Я говорил, и злые слёзы наворачивались на мои глаза. В какой-то миг мне показалось, будто Юрий тронут, будто он проникся моими чувствами. Мысленно я пребывал в Пскове, бродил среди растерянных горожан, прислушиваясь к шепоткам о предполагаемых погромах и возврате ранее отнятых земель помещикам, о том, что Красная армия наступает и новых реквизиций не избежать. Читал расклеенные на столбах прокламации за подписью героя Великой войны и бывшего красного командира. Мне хотелось бы навек забыть этот текст, но память жестокая штука!
'Братья крестьяне!
По вашему призыву я, батька Балахович, встал во главе крестьянских отрядов. Я, находясь в среде большевиков, служил Родине, а не жидовской своре, против которой я создал мощный боевой отряд. Нет сил смотреть на то, что творится кругом: крестьянство разоряется, церкви, святыни поруганы, вместо мира и хлеба кругом царит братоубийственная война, дикий произвол и голод.
Час расплаты близок. Гнев народный растёт. Целые области освобождены уже от своры международных преступников. Все страны мира идут против них.
Братья, я слышу ваши желания, и я иду на помощь вам, обездоленным, разорённым.
Объявляю беспощадную партизанскую войну насильникам.
Смерть всем посягнувшим на Веру и Церковь православную, смерть комиссарам, смерть красноармейцам, поднявшим оружие против своих же русских людей. Никто не спасётся. С белым знаменем вперед, с верой в Бога, в своё правое дело, я иду со своими орлами-партизанами и зову всех к себе, кто знает и помнит батьку Балаховича и верит ему. Пусть красноармейцы, в ком не убита совесть, бесстрашно идут ко мне, мы вместе будем свершать великое дело — освобождение Родины.
Братья, не давайте сыновей в солдаты, отбирайте у большевиков оружие и вооружайтесь сами, не давайте ни хлеба, ни сена, взрывайте мосты, ловите и убивайте комиссаров.
Все к оружию, смело вперед, не бойтесь, среди Красной армии много наших честных хороших людей, которые перейдут в наши ряды. Я дам вам оружие, дам храбрых начальников. Тысячи ваших крестьян пойдут за мной, нет силы, которая может сломить эту великую народную крестьянскую армию.

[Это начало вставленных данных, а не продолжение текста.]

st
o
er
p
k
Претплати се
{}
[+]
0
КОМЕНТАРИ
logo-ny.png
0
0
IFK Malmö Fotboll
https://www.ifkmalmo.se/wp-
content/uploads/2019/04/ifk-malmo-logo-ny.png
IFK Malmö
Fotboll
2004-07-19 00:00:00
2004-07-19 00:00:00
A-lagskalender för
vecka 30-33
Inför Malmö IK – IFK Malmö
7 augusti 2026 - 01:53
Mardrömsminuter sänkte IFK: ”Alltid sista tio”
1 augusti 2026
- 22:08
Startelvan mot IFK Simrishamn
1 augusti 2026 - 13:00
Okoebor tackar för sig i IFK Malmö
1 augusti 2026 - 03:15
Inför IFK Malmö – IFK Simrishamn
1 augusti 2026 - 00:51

Атаман крестьянских партизанских отрядов батька Балахович'
Я вздрогнул — звон и скрежет кандалов вернули меня к реальности нашего подвала. Похоже, Простак Простаков начал оживать после лёгкой контузии, нанесённой ему моим детским другом, а это значит, что мне следовало завершать мой рассказ.
— Нам пора прощаться, — проговорил Юрий.
Я кивнул. Успев привыкнуть к нему, я перестал удивляться его прозорливости. Он поднялся.
— Вот только…
— Что?
— Я так и не понял… Собственно, зачем ты приходил? Если ты думал, что я уйду с тобой, то ошибался. Я устал бегать с одной стороны на другую.
— Не стоит! Я зашёл, узнав, что ты здесь. Зашёл просто повидаться.
— Относительно Ларисы…
— Относительно Ларисы. Да, я видел её в Петрограде. Правда, мельком и издали, но видел. Она…
— Почему мельком? Отчего не подошёл? Как она? Ведь она не сможет выжить в одиночку, а её родители, насколько мне известно, убиты. С кем в таком случае она живёт? Адрес?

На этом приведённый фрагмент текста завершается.